* Estratto della pagina:
- - -

Ana De Día

Col pretesto dello psico-thriller, Jaurrieta gira un’appassionante metamorfosi dark

25 Giugno 2019
3,5/5
Ana De Día

Ana è una studiosa di legge, promessa sposa di un bravo ragazzo, ha la sua vita sotto controllo. Quel che non ha sotto controllo è un’emozione sotterranea, pulsante, viscerale, che le dice che la stessa vita che ha tanto accuratamente programmato, forse non era quella che voleva.

Il prologo del film selezionato per il focus sul cinema spagnolo a Pesaro Film Festival ce lo chiarisce in maniera brillante. Un primo piano fisso, inclemente, perforante. Ana, che deve rispondere a un banale questionario, ne è sempre più spogliata, domanda dopo domanda.

- - -

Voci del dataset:

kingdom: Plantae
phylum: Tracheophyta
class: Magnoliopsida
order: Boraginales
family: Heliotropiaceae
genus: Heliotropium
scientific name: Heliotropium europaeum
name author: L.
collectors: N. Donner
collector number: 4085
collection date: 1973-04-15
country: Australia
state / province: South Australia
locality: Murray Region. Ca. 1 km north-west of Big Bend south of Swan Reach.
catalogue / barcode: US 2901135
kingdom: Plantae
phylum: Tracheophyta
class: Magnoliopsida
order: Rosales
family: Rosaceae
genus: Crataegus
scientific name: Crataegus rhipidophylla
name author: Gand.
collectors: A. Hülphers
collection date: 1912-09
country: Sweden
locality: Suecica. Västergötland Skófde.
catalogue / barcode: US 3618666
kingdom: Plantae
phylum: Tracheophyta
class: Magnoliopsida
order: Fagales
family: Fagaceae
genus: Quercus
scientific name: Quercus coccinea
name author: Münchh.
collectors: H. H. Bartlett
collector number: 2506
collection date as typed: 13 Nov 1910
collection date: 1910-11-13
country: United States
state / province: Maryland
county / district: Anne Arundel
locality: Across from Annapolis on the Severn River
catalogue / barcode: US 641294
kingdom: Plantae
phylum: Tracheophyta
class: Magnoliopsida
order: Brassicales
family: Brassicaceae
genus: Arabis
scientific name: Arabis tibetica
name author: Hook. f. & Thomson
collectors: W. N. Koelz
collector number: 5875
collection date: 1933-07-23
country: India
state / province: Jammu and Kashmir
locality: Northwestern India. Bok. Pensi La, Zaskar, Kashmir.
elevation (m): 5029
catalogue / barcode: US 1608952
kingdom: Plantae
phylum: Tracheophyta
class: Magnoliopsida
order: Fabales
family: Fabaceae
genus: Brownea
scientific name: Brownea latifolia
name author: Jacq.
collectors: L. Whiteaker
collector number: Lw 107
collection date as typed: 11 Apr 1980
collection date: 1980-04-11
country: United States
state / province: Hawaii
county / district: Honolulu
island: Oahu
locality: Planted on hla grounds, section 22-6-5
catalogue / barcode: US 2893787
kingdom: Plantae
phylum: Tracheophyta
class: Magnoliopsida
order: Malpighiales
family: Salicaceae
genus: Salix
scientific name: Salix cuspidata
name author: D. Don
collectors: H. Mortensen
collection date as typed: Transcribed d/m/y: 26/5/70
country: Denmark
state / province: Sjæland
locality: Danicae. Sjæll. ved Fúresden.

- - -

* Quesiti da svolgere:
**1)** Elenca gli aggettivi che la recensione usa per il primo piano nel prologo del film.
**2)** Modifica il passo della recensione che comincia con "Ana è una studiosa" e prosegue fino a "quella che voleva.", mettendo "giovane medico" al posto di "bravo ragazzo".
L'elenco è materiale a sé, separato dalla recensione.

* Risposte per numero:
**1)** fisso, inclemente, perforante

**2)**
Ana è una studiosa di legge, promessa sposa di un giovane medico, ha la sua vita sotto controllo. Quel che non ha sotto controllo è un’emozione sotterranea, pulsante, viscerale, che le dice che la stessa vita che ha tanto accuratamente programmato, forse non era quella che voleva.